В неадекватной идее мы должны различать два аспекта: она «свертывает утрату» знания ее причины, а также она является следствием-эффектом, который «свертывает» такую причину. В первом своем аспекте неадекватная идея ложна; но во втором она содержит нечто позитивное,
а значит нечто истинное.[272] Например, мы воображаем, что солнце удаленно от нас на две сотни шагов. Эта идея аффективного состояния не может выразить свою собственную причину: она не объясняет природу или сущность солнца. Тем не менее, она заключает в себе эту сущность «постольку, поскольку тело испытывает аффекты». Напрасны старания узнать истинное расстояние до солнца, оно будет продолжать воздействовать на нас при таких условиях, что мы всегда видим его за двести шагов: как говорит Спиноза, упразднена будет ошибка, но не воображение. Таким образом, есть что-то позитивное в неадекватной идее, нечто вроде индикации, которую мы можем ухватить ясно. Это даже похоже на то, что мы можем обладать какой-то идеей причины: ясно ухватив условия, при которых мы видим солнце, мы ясно заключаем, что оно является объектом, достаточно удаленным, чтобы казаться маленьким, а не маленьким объектом, который был бы увиден вблизи.[273] Если мы не принимаем в расчет такую позитивность, то некоторые тезисы Спинозы становятся непонятными: прежде всего, что мы можем естественно обладать истинной идеей, согласующейся с тем, чего требует метод перед своим выполнением. Но, главным образом, поскольку ложь не имеет формы, мы не можем понять, как неадекватная идея сама дает повод [для возникновения] идеи идеи, то есть имеет форму, отсылающую к нашей способности мыслить.[274] Способность [faculté] воображать определяется условиями, при которых мы естественно обладаем идеями, то есть неадекватными идеями; тем не менее, она – благодаря одному из своих аспектов – является некой добродетелью; она свертывает нашу способность мыслить, хотя и не развертывается ею; образ свертывает свою собственную причину, хотя и не выражает ее.[275]Конечно, чтобы обладать адекватной идеей, мало ухватить то, что имеется позитивного в идее аффективного состояния. Это, однако, первый шаг. Ибо, начиная с такой позитивности, мы можем формировать идею того, что является общим
в вызывающем аффекты теле и в испытывающем аффекты теле, во внешнем теле и в нашем. Итак, мы увидим, что такое «общее понятие [notion]» само является по необходимости адекватным: оно пребывает в идее нашего тела, также как оно пребывает в идее внешние тела; оно, следовательно, пребывает в нас, также как оно пребывает в Боге; оно выражает Бога и развертывается нашей способностью мыслить. Но из такого общего понятия [notion] в свою очередь вытекает идея аффективного состояния, сама по себе адекватная: общее понятие [notion] необходимо является причиной адекватной идеи аффективного состояния только благодаря «основанию», отличаясь от той идеи аффективного состояния, с которой мы начинали. Следовательно, этот сложный механизм будет состоять не в упразднении неадекватной идеи, коей мы обладаем, а в использовании того, что в ней есть позитивного, дабы сформировать наиболее возможное число адекватных идей и сделать так, чтобы существующие неадекватные идеи заняли, наконец, лишь самую малую часть нас самих. Короче, мы сами должны достичь таких условий, при которых мы могли бы производить адекватные идеи.

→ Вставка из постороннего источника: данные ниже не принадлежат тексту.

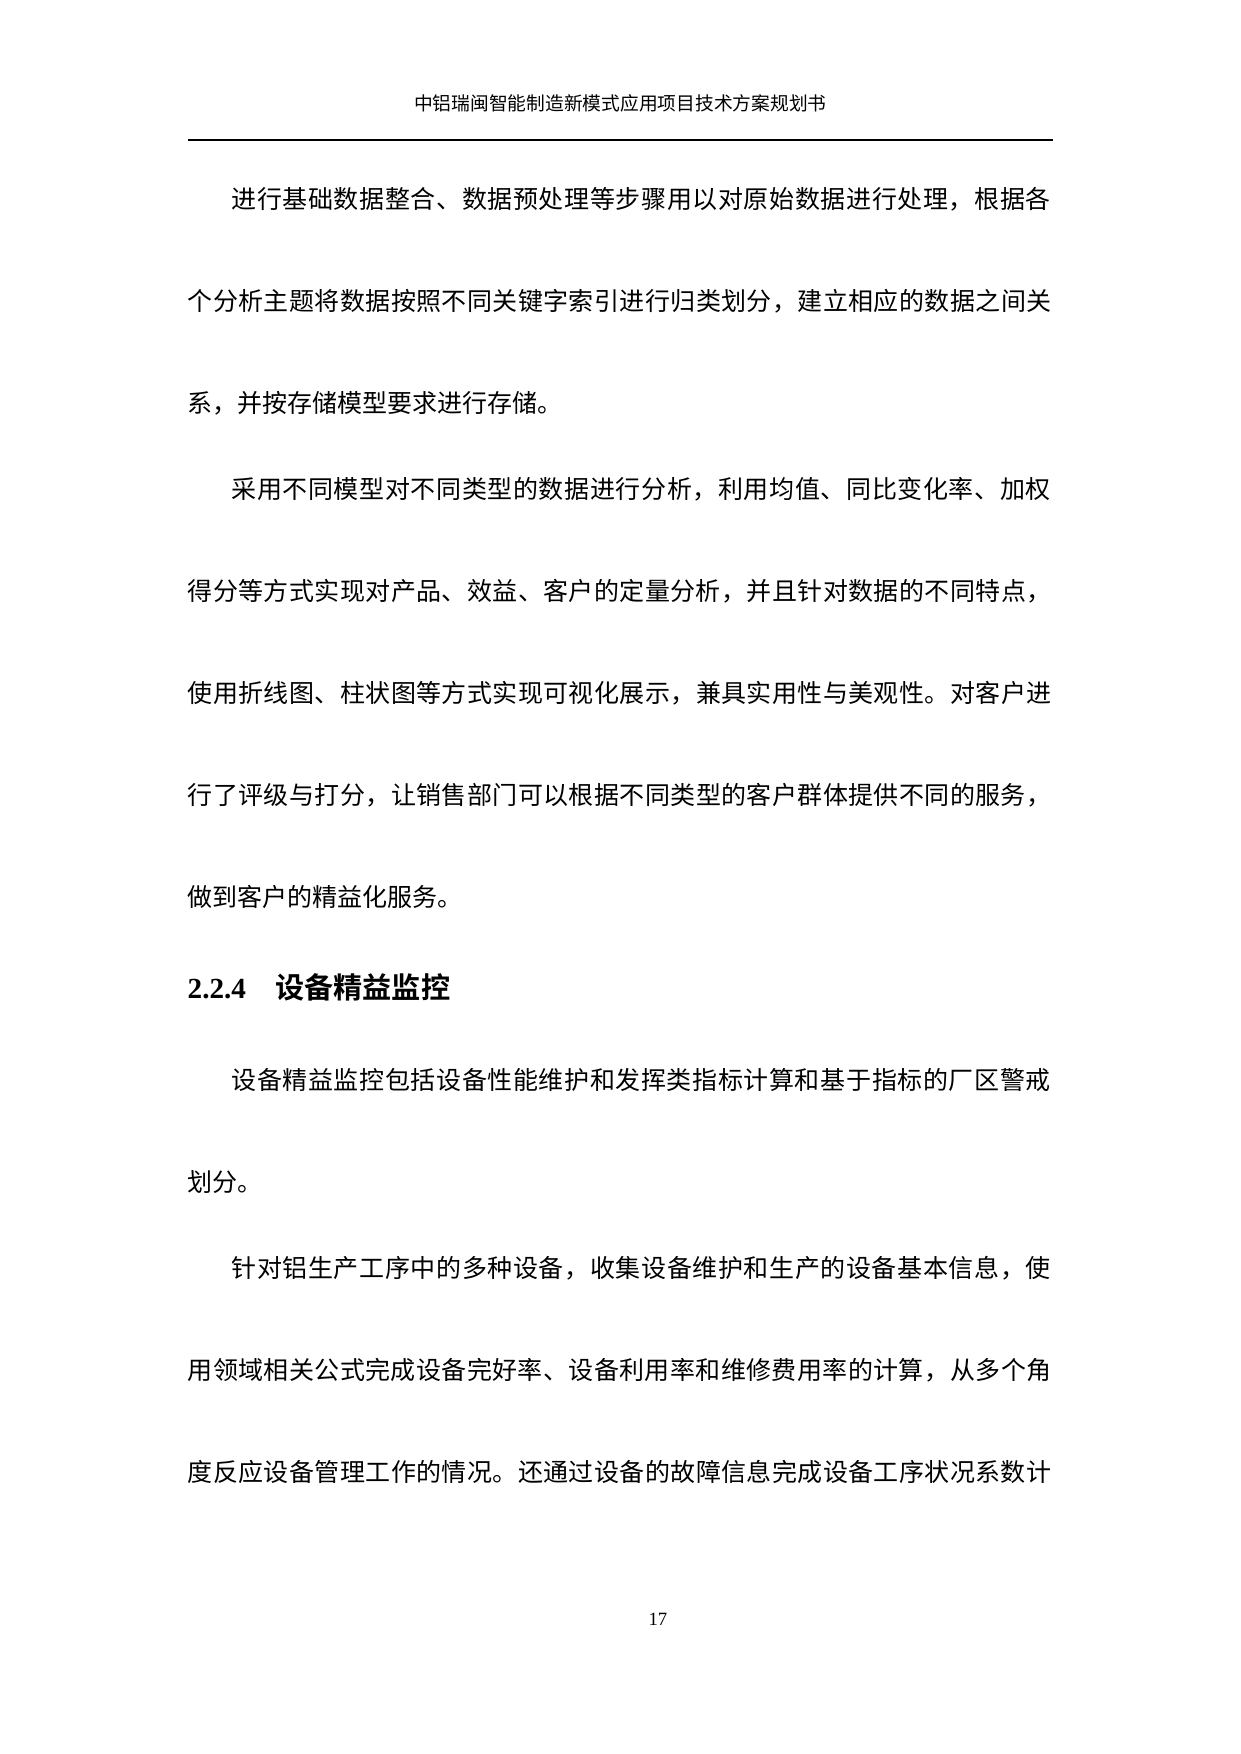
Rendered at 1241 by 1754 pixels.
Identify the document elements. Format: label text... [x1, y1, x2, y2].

Наша цель не в том, чтобы еще раз проанализировать тот механизм, благодаря которому мы доходим до адекватных идей. Наша проблема состоит лишь в следующем: Что такое адекватная идея? И противоположная ей проблема: Что такое неадекватная идея? Адекватная идея – это идея, выражающая свою собственную причину и развертывающаяся благодаря нашей собственной способности. Неадекватная идея – это невыразительная и не развертываемая идея: впечатление, еще не являющееся выражением, индикация, еще не являющаяся развертыванием. Так высвобождается интенция, главенствующая во всем спинозистском учении об истине: речь идет о том, чтобы заменить картезианскую концепцию ясного и отчетливого на концепцию адекватного.
И, несомненно, в этом отношении, Спиноза использует варьирующуюся терминологию: то он использует слово «адекватное», дабы избавиться от недостатков ясного и отчетливого, подчеркивая тем самым необходимость преодоления картезианских критериев; то он для своих нужд использует слова «ясное и отчетливое», но прилагает их только к идеям, вытекающим из самой по себе адекватной идеи; то, наконец, он ими пользуется, чтобы обозначить такую адекватную идею, но – на более сильном основании – придает им тогда имплицитное значение, полностью отличное от значения Декарта.[276]